Jim Downing and his bride of six months sat down to breakfast with friends the morning of Dec. 7, 1941, when they heard explosions. Honolulu radio reported that Army Intelligence had confirmed the country was under enemy attack. It was later learned that enemy was Japan.

Lt. Downing, 103, is the second oldest U.S. survivor of Pearl Harbor, and the father of Elizabethtown College Ralph W. Schlosser Professor of English David Downing. He served as a gunner’s mate first class and postmaster on the USS West Virginia when the attack took place. He was 28 years old.

Downing spoke to a standing-room-only group, Jan. 19, as a guest of the College’s Center for Global Understanding and Peacemaking, sharing his story and his thoughts about war to more than 150 students, faculty and staff members, and those from the campus community. He signed “The Other Side of Infamy: My Journey Through Pearl Harbor and The World Of War” his book about his experience.

When the information of the attacks reached Downing, that morning in 1941, the young seaman immediately headed toward the harbor to his ship that had already been hit by nine torpedoes. He manned a fire hose, trying to keep the burning of the ship and bodies under control. “The main damage was done in the first 11 minutes,” he recalled.

Shipmates were lying dead, caught fire attempting to exit the water where oil burned all around them.

“The most vivid memory is my first sight of the ship sinking,” Downing said, noting that the feelings came in waves.

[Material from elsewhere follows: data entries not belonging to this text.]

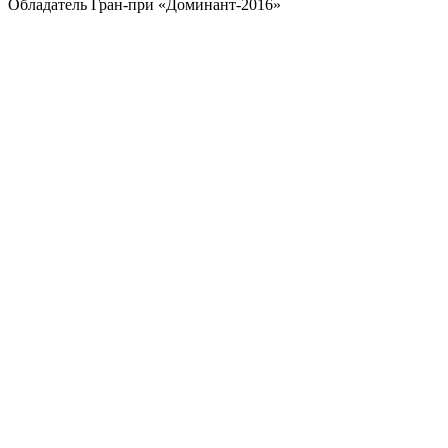
Обладатель Гран-при «Доминант-2016»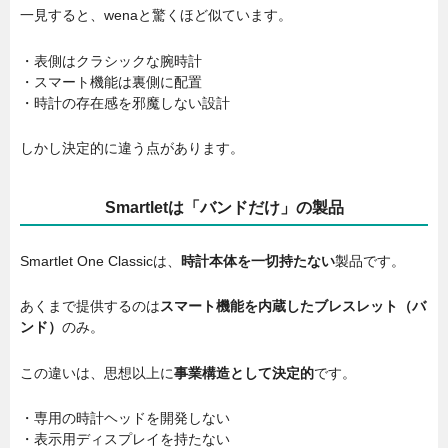
一見すると、wenaと驚くほど似ています。
・表側はクラシックな腕時計
・スマート機能は裏側に配置
・時計の存在感を邪魔しない設計
しかし決定的に違う点があります。
Smartletは「バンドだけ」の製品
Smartlet One Classicは、
時計本体を一切持たない
製品です。
あくまで提供するのは
スマート機能を内蔵したブレスレット（バ
ンド）
のみ。
この違いは、思想以上に
事業構造として決定的
です。
・専用の時計ヘッドを開発しない
・表示用ディスプレイを持たない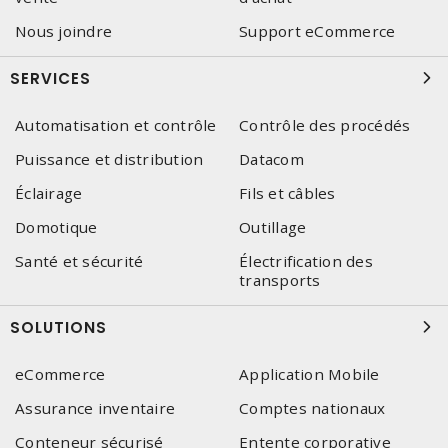
Nous joindre
Support eCommerce
SERVICES
Automatisation et contrôle
Contrôle des procédés
Puissance et distribution
Datacom
Éclairage
Fils et câbles
Domotique
Outillage
Santé et sécurité
Électrification des
transports
SOLUTIONS
eCommerce
Application Mobile
Assurance inventaire
Comptes nationaux
Conteneur sécurisé
Entente corporative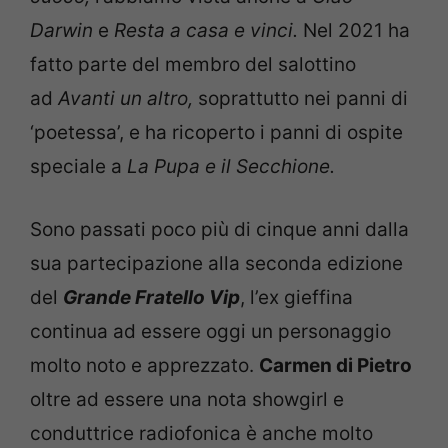
Darwin
e
Resta a casa e vinci.
Nel 2021 ha
fatto parte del membro del salottino
ad
Avanti un altro,
soprattutto nei panni di
‘poetessa’, e ha ricoperto i panni di ospite
speciale a
La Pupa e il Secchione.
Sono passati poco più di cinque anni dalla
sua partecipazione alla seconda edizione
del
Grande Fratello Vip
, l’ex gieffina
continua ad essere oggi un personaggio
molto noto e apprezzato.
Carmen di Pietro
oltre ad essere una nota showgirl e
conduttrice radiofonica è anche molto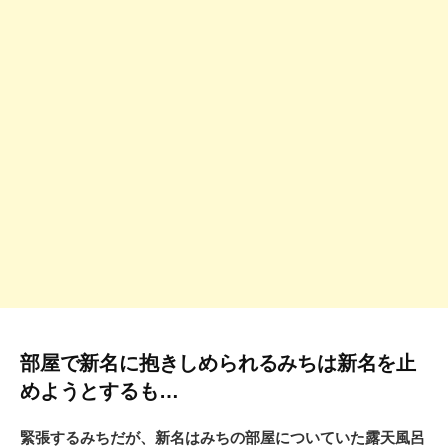
部屋で新名に抱きしめられるみちは新名を止
めようとするも…
緊張するみちだが、新名はみちの部屋についていた露天風呂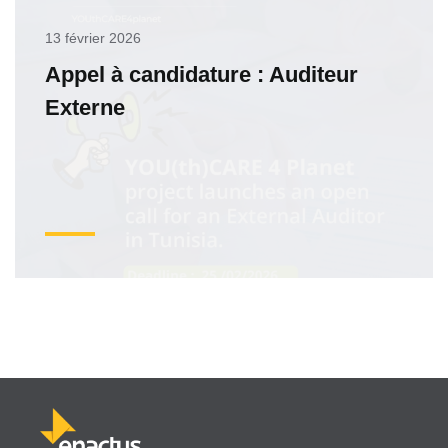
13 février 2026
Appel à candidature : Auditeur
Externe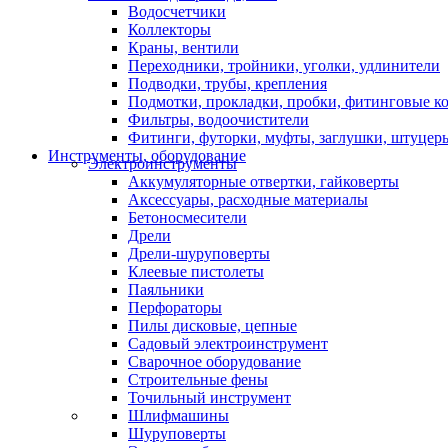
Водосчетчики
Коллекторы
Краны, вентили
Переходники, тройники, уголки, удлинители
Подводки, трубы, крепления
Подмотки, прокладки, пробки, фитинговые к
Фильтры, водоочистители
Фитинги, футорки, муфты, заглушки, штуцер
Инструменты, оборудование
Электроинструменты
Аккумуляторные отвертки, гайковерты
Аксессуары, расходные материалы
Бетоносмесители
Дрели
Дрели-шуруповерты
Клеевые пистолеты
Паяльники
Перфораторы
Пилы дисковые, цепные
Садовый электроинструмент
Сварочное оборудование
Строительные фены
Точильный инструмент
Шлифмашины
Шуруповерты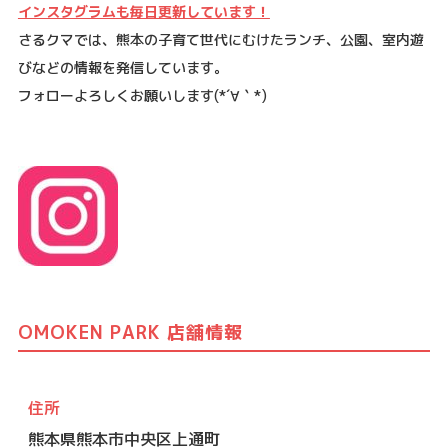
インスタグラムも毎日更新しています！
さるクマでは、熊本の子育て世代にむけたランチ、公園、室内遊
びなどの情報を発信しています。
フォローよろしくお願いします
(*´
∀
｀
*)
OMOKEN PARK 店舗情報
住所
熊本県熊本市中央区上通町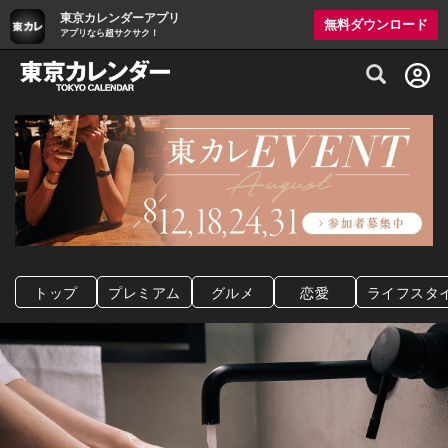
東京カレンダーアプリ
無料ダウンロード
アプリなら超サクサク！
グルメ情報・プレミアムレストラン予約サイト
トップ
プレミアム
グルメ
恋愛
ライフスタ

At first, he said, he was surprised, not really grasping what was happening. He’d lived on the ship for years, so seeing it on fire didn’t seem true. Then he felt fear. The first gunner that went through missed; the bullets burrowed in the earth just behind him. He was terrified the second gunner would be more accurate.

Once he knew he was safe, anger surfaced. Anger that they weren’t better prepared and that earlier information received by American political leaders had been ignored. Finally, he let himself feel pride.

“When the men responded,” he said, “they instinctively did the right thing.”

After the attack, Downing headed to a makeshift burn unit. He began collecting the addresses of shipmates who lie on gurneys awaiting treatment. They dictated letters to their loved ones letting them know they had survived the attacks and were OK. Many of them died by the next morning.

Though Downing was a newlywed, he didn’t return home to his bride until the end of December, he said. In the intervening weeks, he said, he washed and combed oil out of his hair every day. “I just couldn’t get it out,” he said. The oil from the ship had burned for several day following the attacks. Everything was covered in it.

Downing encouraged the Elizabethtown College students to “keep America strong.”

“You are soon-to-be voters, soon to be leaders, soon to be taxpayers; it’s up to you to keep America strong in cyber space, on the land, in the sea, in the skies, under the water and above.”